- **DOCUMENT TEXT**:
Challenges in detection

The same reasons that make THz generation difficult, also make them difficult to detect. Indeed, detection can be more challenging, says Xi-Cheng Zhang of the Rensselaer Polytechnic Institute (RPI) in New York, US.

Naturally occurring moisture in the air absorbs broadband THz waves, explains Zhang. This means that detection must be done under dry nitrogen-purged environments or at short distances to avoid loss of signal strength (several centimetres). He continues: ‘In addition, since the electromagnetic transients [radiation] last for only picoseconds in time (10–12s), an optical pulse must be used to sample the field. Aligning the THz radiation and its sampling optical pulse is critical. What’s more, many of the materials used for detection are limited in bandwidth due to their crystal structure.’

Ben Clough of the RPI, working with Zhang, has come up with a patent-pending solution to extend the effective distances over which THz could be detected². His method uses sound waves to ‘listen’ to THz signals from a distance.

- **YOUR ASSIGNMENT**:
According to the text on THz detection, what absorbs broadband THz waves?

- **MATERIAL PROVIDED**:

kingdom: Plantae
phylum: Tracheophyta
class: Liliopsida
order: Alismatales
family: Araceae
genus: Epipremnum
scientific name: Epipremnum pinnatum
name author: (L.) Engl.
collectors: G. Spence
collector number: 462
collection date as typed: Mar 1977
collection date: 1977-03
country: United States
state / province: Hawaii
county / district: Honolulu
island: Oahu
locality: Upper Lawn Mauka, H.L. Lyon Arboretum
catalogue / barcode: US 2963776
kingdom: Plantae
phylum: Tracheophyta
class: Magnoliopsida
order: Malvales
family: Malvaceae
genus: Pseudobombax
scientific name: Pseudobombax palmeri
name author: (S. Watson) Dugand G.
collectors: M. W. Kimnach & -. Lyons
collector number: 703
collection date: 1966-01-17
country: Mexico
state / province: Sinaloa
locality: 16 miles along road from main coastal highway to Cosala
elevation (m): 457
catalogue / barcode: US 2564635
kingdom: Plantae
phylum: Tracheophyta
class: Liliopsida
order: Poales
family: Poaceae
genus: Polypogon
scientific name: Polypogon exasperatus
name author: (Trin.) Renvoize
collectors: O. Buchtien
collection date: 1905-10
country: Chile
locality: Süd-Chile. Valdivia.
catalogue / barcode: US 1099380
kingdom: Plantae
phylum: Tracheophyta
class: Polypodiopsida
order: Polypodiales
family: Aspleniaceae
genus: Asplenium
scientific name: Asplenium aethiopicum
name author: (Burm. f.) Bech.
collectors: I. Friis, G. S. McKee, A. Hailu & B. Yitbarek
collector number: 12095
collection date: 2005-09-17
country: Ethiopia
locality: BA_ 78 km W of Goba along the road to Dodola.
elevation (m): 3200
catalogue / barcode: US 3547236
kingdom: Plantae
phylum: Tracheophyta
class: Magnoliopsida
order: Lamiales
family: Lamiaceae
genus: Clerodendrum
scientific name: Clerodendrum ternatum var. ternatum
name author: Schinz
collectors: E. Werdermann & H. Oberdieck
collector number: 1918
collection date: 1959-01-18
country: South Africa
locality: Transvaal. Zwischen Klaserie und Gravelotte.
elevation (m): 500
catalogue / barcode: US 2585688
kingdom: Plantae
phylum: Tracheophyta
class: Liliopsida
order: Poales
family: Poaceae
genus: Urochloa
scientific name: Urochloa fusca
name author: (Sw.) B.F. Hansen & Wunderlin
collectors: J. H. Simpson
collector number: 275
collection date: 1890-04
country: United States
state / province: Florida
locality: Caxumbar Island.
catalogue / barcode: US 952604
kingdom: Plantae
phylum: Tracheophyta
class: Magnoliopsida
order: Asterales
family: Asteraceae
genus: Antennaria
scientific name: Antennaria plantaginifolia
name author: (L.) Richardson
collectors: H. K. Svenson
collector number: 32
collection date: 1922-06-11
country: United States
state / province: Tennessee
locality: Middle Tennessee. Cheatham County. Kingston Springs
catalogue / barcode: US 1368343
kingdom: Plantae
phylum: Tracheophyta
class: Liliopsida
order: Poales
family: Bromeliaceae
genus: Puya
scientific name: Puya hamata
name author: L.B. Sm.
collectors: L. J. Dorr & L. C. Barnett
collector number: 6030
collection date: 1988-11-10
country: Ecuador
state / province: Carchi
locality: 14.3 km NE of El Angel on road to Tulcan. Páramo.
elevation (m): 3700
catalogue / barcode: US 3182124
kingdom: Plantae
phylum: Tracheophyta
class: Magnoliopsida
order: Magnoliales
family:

- **SOLVED EXERCISE**:
Naturally occurring moisture in the air.